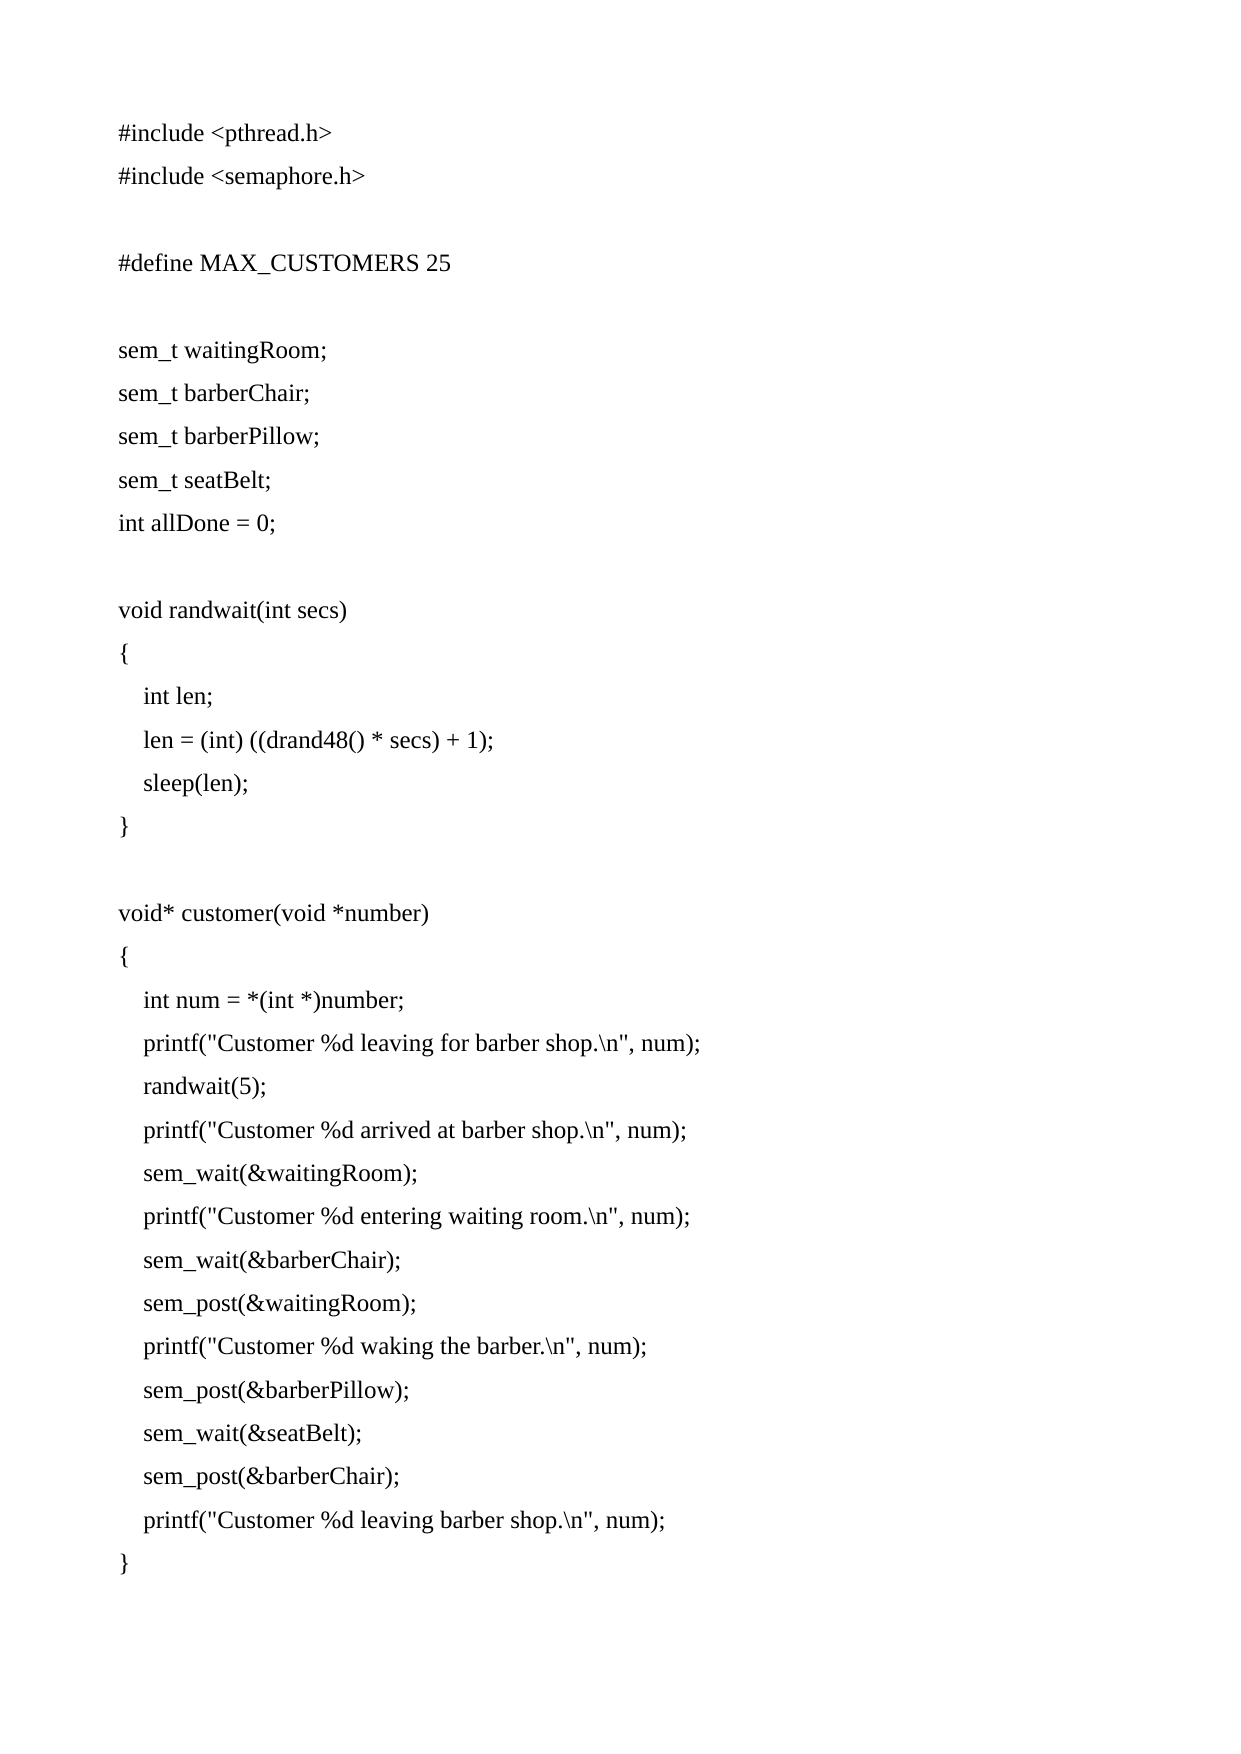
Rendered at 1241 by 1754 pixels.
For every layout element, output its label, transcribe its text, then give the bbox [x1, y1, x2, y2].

text sem_wait(&barberChair); [118, 1245, 1122, 1273]
text printf("Customer %d entering waiting room.\n", num); [118, 1201, 1122, 1230]
text printf("Customer %d leaving barber shop.\n", num); [118, 1505, 1122, 1533]
text sleep(len); [118, 768, 1122, 797]
text sem_t barberChair; [118, 378, 1122, 407]
text printf("Customer %d leaving for barber shop.\n", num); [118, 1028, 1122, 1057]
text len = (int) ((drand48() * secs) + 1); [118, 725, 1122, 753]
text #include <semaphore.h> [118, 161, 1122, 190]
text sem_post(&barberChair); [118, 1461, 1122, 1490]
text sem_t barberPillow; [118, 421, 1122, 450]
text sem_post(&waitingRoom); [118, 1288, 1122, 1317]
text sem_t waitingRoom; [118, 335, 1122, 363]
text sem_post(&barberPillow); [118, 1375, 1122, 1403]
text sem_wait(&waitingRoom); [118, 1158, 1122, 1187]
text sem_t seatBelt; [118, 465, 1122, 493]
text } [118, 1548, 1122, 1577]
text sem_wait(&seatBelt); [118, 1418, 1122, 1447]
text void* customer(void *number) [118, 898, 1122, 927]
text #include <pthread.h> [118, 118, 1122, 147]
text } [118, 811, 1122, 840]
text randwait(5); [118, 1071, 1122, 1100]
text void randwait(int secs) [118, 595, 1122, 623]
text printf("Customer %d waking the barber.\n", num); [118, 1331, 1122, 1360]
text #define MAX_CUSTOMERS 25 [118, 248, 1122, 277]
text int allDone = 0; [118, 508, 1122, 537]
text int num = *(int *)number; [118, 985, 1122, 1013]
text int len; [118, 681, 1122, 710]
text printf("Customer %d arrived at barber shop.\n", num); [118, 1115, 1122, 1143]
text { [118, 638, 1122, 667]
text { [118, 941, 1122, 970]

----------------

What is asked ▸ Reproduce the listing above word for word, from start to finish, but leave out the picture.

Task answer ▸
Rendered at 1241 by 1754 pixels.
For every layout element, output its label, transcribe its text, then give the bbox [x1, y1, x2, y2].

text sem_wait(&barberChair); [118, 1245, 1122, 1273]
text printf("Customer %d entering waiting room.\n", num); [118, 1201, 1122, 1230]
text printf("Customer %d leaving barber shop.\n", num); [118, 1505, 1122, 1533]
text sleep(len); [118, 768, 1122, 797]
text sem_t barberChair; [118, 378, 1122, 407]
text printf("Customer %d leaving for barber shop.\n", num); [118, 1028, 1122, 1057]
text len = (int) ((drand48() * secs) + 1); [118, 725, 1122, 753]
text #include <semaphore.h> [118, 161, 1122, 190]
text sem_post(&barberChair); [118, 1461, 1122, 1490]
text sem_t barberPillow; [118, 421, 1122, 450]
text sem_post(&waitingRoom); [118, 1288, 1122, 1317]
text sem_t waitingRoom; [118, 335, 1122, 363]
text sem_post(&barberPillow); [118, 1375, 1122, 1403]
text sem_wait(&waitingRoom); [118, 1158, 1122, 1187]
text sem_t seatBelt; [118, 465, 1122, 493]
text } [118, 1548, 1122, 1577]
text sem_wait(&seatBelt); [118, 1418, 1122, 1447]
text void* customer(void *number) [118, 898, 1122, 927]
text #include <pthread.h> [118, 118, 1122, 147]
text } [118, 811, 1122, 840]
text randwait(5); [118, 1071, 1122, 1100]
text void randwait(int secs) [118, 595, 1122, 623]
text printf("Customer %d waking the barber.\n", num); [118, 1331, 1122, 1360]
text #define MAX_CUSTOMERS 25 [118, 248, 1122, 277]
text int allDone = 0; [118, 508, 1122, 537]
text int num = *(int *)number; [118, 985, 1122, 1013]
text int len; [118, 681, 1122, 710]
text printf("Customer %d arrived at barber shop.\n", num); [118, 1115, 1122, 1143]
text { [118, 638, 1122, 667]
text { [118, 941, 1122, 970]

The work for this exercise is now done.